Eu acho que a missão do poeta é fazer versos. Ele deve fazer versos sobre o que entender: se passar uma pulga e ele achar que a pulga é engraçada, ele faz um poema, uma ode à pulga. Agora, vendo um rio poluído, uma árvore destruída inutilmente, se ele sentir uma emoção correspondente, se se revoltar contra aquilo e sentir a onda poética subir, é legítimo que escreva sobre isso. Num plano maior, sobre a ameaça nuclear, sobre todas as outras ameaças políticas e guerreiras que pairam sobre o mundo.
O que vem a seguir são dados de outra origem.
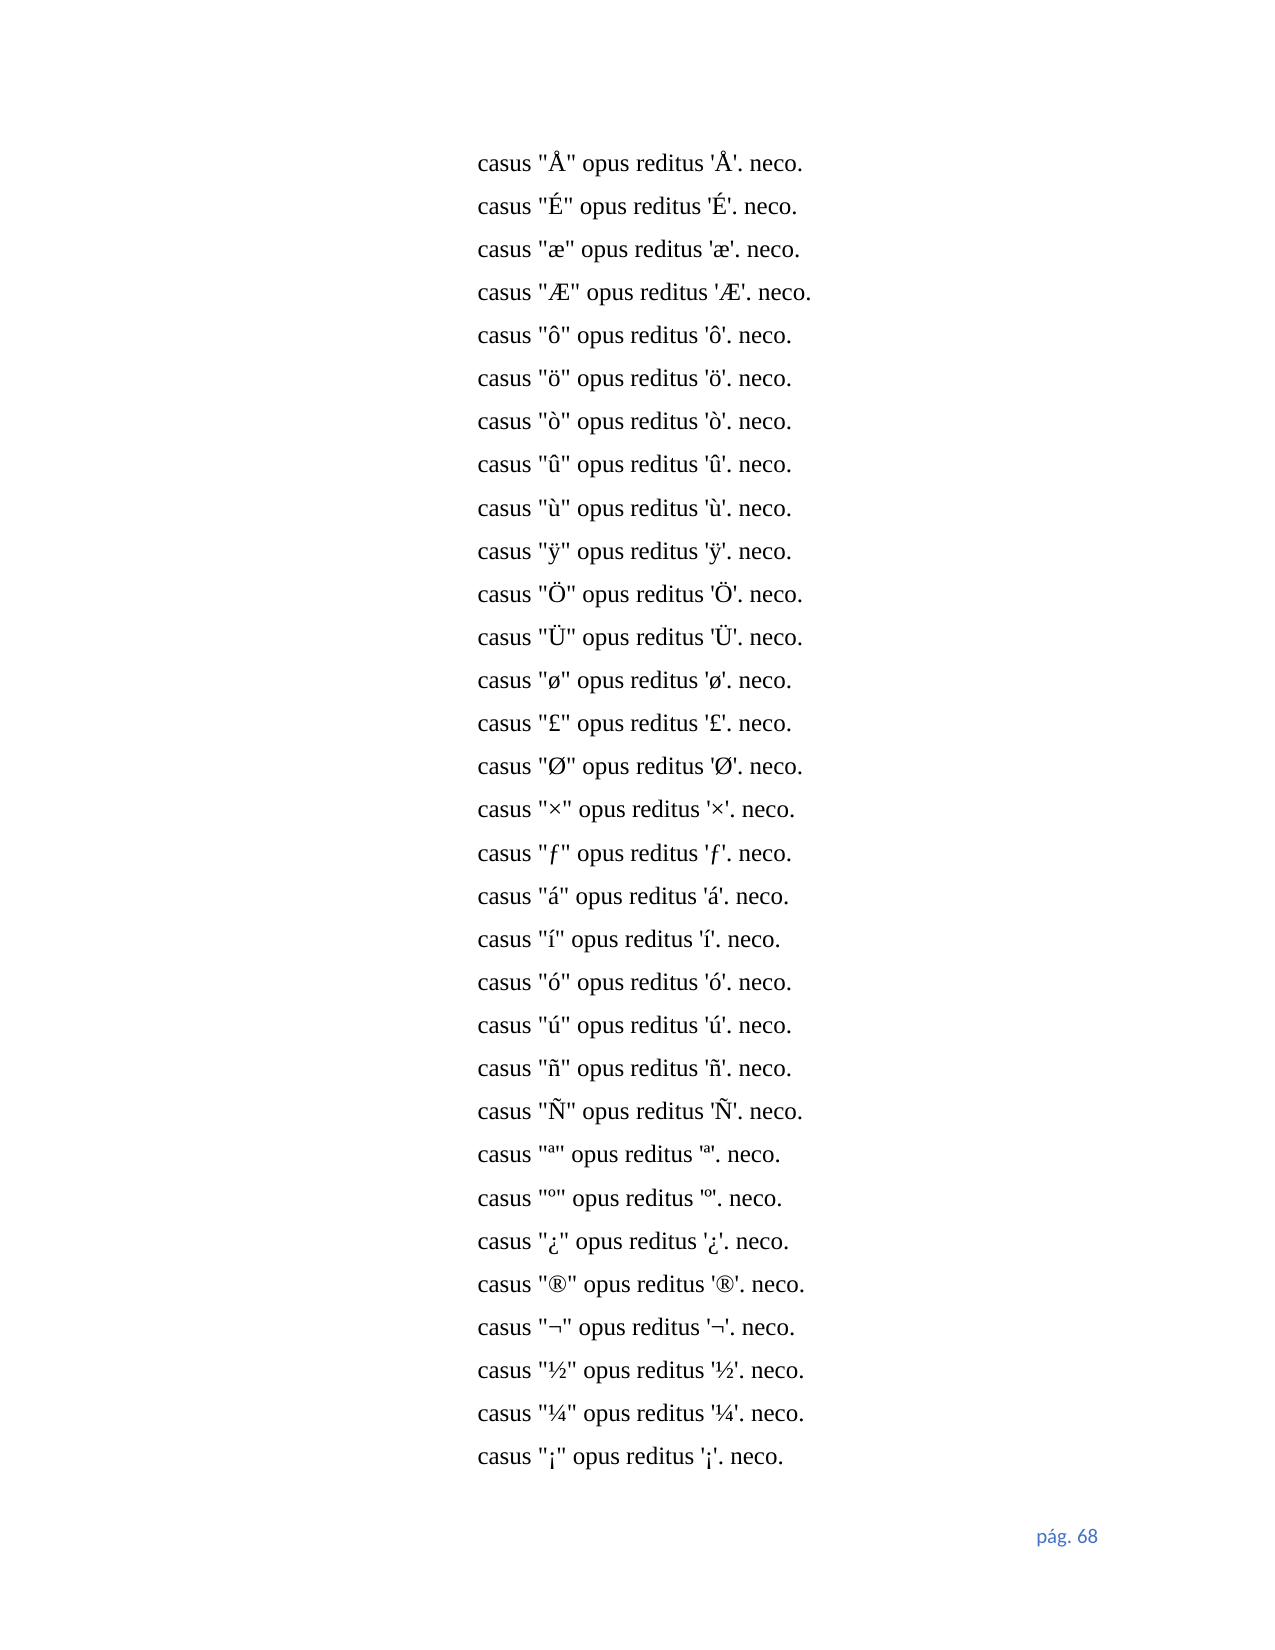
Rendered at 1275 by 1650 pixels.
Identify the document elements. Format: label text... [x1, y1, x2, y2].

text casus "Ü" opus reditus 'Ü'. neco. [177, 622, 1098, 651]
text casus "á" opus reditus 'á'. neco. [177, 881, 1098, 909]
text casus "ÿ" opus reditus 'ÿ'. neco. [177, 536, 1098, 564]
text casus "ö" opus reditus 'ö'. neco. [177, 363, 1098, 392]
text casus "í" opus reditus 'í'. neco. [177, 924, 1098, 953]
text casus "Ñ" opus reditus 'Ñ'. neco. [177, 1096, 1098, 1125]
text casus "ª" opus reditus 'ª'. neco. [177, 1139, 1098, 1168]
text casus "º" opus reditus 'º'. neco. [177, 1183, 1098, 1211]
text casus "ó" opus reditus 'ó'. neco. [177, 967, 1098, 996]
text casus "Å" opus reditus 'Å'. neco. [177, 148, 1098, 176]
text casus "¿" opus reditus '¿'. neco. [177, 1226, 1098, 1254]
text casus "¼" opus reditus '¼'. neco. [177, 1398, 1098, 1427]
text casus "½" opus reditus '½'. neco. [177, 1355, 1098, 1384]
text casus "ú" opus reditus 'ú'. neco. [177, 1010, 1098, 1039]
text casus "ƒ" opus reditus 'ƒ'. neco. [177, 838, 1098, 866]
text casus "®" opus reditus '®'. neco. [177, 1269, 1098, 1298]
text casus "æ" opus reditus 'æ'. neco. [177, 234, 1098, 263]
text casus "Ö" opus reditus 'Ö'. neco. [177, 579, 1098, 608]
text casus "û" opus reditus 'û'. neco. [177, 449, 1098, 478]
text casus "ñ" opus reditus 'ñ'. neco. [177, 1053, 1098, 1082]
text casus "¬" opus reditus '¬'. neco. [177, 1312, 1098, 1341]
text casus "ô" opus reditus 'ô'. neco. [177, 320, 1098, 349]
text casus "£" opus reditus '£'. neco. [177, 708, 1098, 737]
text casus "×" opus reditus '×'. neco. [177, 794, 1098, 823]
text casus "É" opus reditus 'É'. neco. [177, 191, 1098, 219]
text casus "Æ" opus reditus 'Æ'. neco. [177, 277, 1098, 306]
text casus "¡" opus reditus '¡'. neco. [177, 1441, 1098, 1470]
text casus "ø" opus reditus 'ø'. neco. [177, 665, 1098, 694]
text casus "ù" opus reditus 'ù'. neco. [177, 493, 1098, 521]
text casus "ò" opus reditus 'ò'. neco. [177, 406, 1098, 435]
text casus "Ø" opus reditus 'Ø'. neco. [177, 751, 1098, 780]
Necessariamente ele não tem a missão de corrigir o mundo, não creio seja essa a missão do poeta. Será uma ilusão supor que a poesia pode contribuir para o direcionamento do mundo num sentido mais justo. Eu acho que a função do poeta é produzir emoção, é despertar no próximo um sentimento de beleza, de alegria, de tristeza — mas sobretudo um sentimento de comunhão com a vida. A vida é múltipla, complexa, não se limita à restauração de direitos democráticos ou a uma ordem em que todas as pessoas respeitem a natureza. Viver é o ato mais importante da vida, e viver envolve todos os compromissos, todas as liberdades possíveis. Então eu acho que o poeta cumprirá melhor sua missão se fizer versos e esses versos forem bons. Se os seus temas coincidirem com os problemas do mundo de hoje, tanto melhor; mas se ele contar apenas a sua dor-de-cotovelo, a sua emoção particular, ainda assim estará fazendo um bem à humanidade. Porque a pessoa que sentir aquela mesma emoção, o mesmo sofrimento de amor, a mesma dor física ou de saudade lendo o poeta — se ele realizou bem o seu poema —, essa pessoa se sentirá confortada. Acho que esse é um dos grandes benefícios da literatura: causar bem aos outros — não apenas politicamente, socialmente, mas pelo simples fato de transmitir uma vivência, uma emoção que é assimilada pelo próximo.
Concordo com o Drummond
É difícil pensar em uma função política para a poesia hoje em dia. Ela pode ser política, mas não precisa necessariamente ser. Porém, temos que admitir que a criação da beleza tem sim uma função social. Tenho certeza que, se todos fossem criadores de beleza (artistas), as pessoas se envolveriam em uma inter-comunicação mais sutil, porém mais profunda.